-- What to work on --
Retype only the lines at the head of the records, first through the one with "Posts Grandes", exactly as written.

-- Data to process --

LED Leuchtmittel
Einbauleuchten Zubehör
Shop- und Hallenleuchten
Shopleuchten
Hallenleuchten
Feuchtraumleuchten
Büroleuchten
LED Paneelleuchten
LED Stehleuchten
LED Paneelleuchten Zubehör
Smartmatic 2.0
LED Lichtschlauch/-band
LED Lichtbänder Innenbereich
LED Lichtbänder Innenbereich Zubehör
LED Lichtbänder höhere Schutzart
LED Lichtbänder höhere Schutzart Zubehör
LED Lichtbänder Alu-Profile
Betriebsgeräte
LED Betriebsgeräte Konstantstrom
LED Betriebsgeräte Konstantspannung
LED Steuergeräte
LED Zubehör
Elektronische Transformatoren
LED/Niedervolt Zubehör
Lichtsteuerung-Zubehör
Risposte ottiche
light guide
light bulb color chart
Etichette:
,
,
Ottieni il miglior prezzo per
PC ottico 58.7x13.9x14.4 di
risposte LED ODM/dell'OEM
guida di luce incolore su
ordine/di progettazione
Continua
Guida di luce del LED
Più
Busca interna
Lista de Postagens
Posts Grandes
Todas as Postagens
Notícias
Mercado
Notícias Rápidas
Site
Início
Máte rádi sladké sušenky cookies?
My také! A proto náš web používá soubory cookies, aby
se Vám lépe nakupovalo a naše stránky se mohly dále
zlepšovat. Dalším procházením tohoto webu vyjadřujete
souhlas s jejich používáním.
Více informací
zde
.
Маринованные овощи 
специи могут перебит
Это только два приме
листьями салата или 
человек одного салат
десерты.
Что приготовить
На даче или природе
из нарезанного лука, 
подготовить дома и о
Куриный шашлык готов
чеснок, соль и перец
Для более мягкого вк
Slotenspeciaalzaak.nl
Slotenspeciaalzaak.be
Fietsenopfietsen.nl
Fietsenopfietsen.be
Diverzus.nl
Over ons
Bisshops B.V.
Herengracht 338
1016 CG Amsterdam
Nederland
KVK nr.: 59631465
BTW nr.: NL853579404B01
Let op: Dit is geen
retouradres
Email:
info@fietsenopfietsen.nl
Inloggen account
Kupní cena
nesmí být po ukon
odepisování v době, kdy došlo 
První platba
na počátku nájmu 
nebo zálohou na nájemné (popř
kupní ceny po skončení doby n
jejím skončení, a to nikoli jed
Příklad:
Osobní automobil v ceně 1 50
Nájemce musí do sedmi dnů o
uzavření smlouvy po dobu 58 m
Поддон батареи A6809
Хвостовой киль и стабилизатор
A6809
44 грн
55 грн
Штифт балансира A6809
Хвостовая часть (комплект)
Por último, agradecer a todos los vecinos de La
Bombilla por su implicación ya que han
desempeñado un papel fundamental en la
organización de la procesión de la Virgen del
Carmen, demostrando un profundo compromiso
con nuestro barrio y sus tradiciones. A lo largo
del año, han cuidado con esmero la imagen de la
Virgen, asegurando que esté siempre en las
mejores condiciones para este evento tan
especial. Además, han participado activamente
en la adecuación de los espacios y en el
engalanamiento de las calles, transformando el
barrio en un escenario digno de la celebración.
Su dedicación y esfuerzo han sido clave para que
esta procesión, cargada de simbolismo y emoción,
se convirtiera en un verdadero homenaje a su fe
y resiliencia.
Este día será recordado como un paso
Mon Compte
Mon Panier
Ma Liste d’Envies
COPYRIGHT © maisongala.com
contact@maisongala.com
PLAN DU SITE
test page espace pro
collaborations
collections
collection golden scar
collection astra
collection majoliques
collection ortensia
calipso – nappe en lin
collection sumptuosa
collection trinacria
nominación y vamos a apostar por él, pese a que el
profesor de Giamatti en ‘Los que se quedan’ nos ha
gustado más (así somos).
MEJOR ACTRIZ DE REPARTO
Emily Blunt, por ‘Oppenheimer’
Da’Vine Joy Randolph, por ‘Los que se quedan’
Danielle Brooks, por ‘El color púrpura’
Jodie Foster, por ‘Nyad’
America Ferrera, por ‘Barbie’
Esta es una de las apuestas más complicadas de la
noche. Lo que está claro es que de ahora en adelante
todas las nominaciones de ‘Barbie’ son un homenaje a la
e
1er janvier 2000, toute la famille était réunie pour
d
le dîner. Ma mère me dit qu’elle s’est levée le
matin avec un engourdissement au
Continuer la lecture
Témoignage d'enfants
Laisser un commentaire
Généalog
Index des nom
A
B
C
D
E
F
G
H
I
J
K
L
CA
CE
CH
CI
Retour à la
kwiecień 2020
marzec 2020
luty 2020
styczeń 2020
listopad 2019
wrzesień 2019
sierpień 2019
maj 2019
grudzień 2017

-- Written answer --
LED Leuchtmittel
Einbauleuchten Zubehör
Shop- und Hallenleuchten
Shopleuchten
Hallenleuchten
Feuchtraumleuchten
Büroleuchten
LED Paneelleuchten
LED Stehleuchten
LED Paneelleuchten Zubehör
Smartmatic 2.0
LED Lichtschlauch/-band
LED Lichtbänder Innenbereich
LED Lichtbänder Innenbereich Zubehör
LED Lichtbänder höhere Schutzart
LED Lichtbänder höhere Schutzart Zubehör
LED Lichtbänder Alu-Profile
Betriebsgeräte
LED Betriebsgeräte Konstantstrom
LED Betriebsgeräte Konstantspannung
LED Steuergeräte
LED Zubehör
Elektronische Transformatoren
LED/Niedervolt Zubehör
Lichtsteuerung-Zubehör
Risposte ottiche
light guide
light bulb color chart
Etichette:
,
,
Ottieni il miglior prezzo per
PC ottico 58.7x13.9x14.4 di
risposte LED ODM/dell'OEM
guida di luce incolore su
ordine/di progettazione
Continua
Guida di luce del LED
Più
Busca interna
Lista de Postagens
Posts Grandes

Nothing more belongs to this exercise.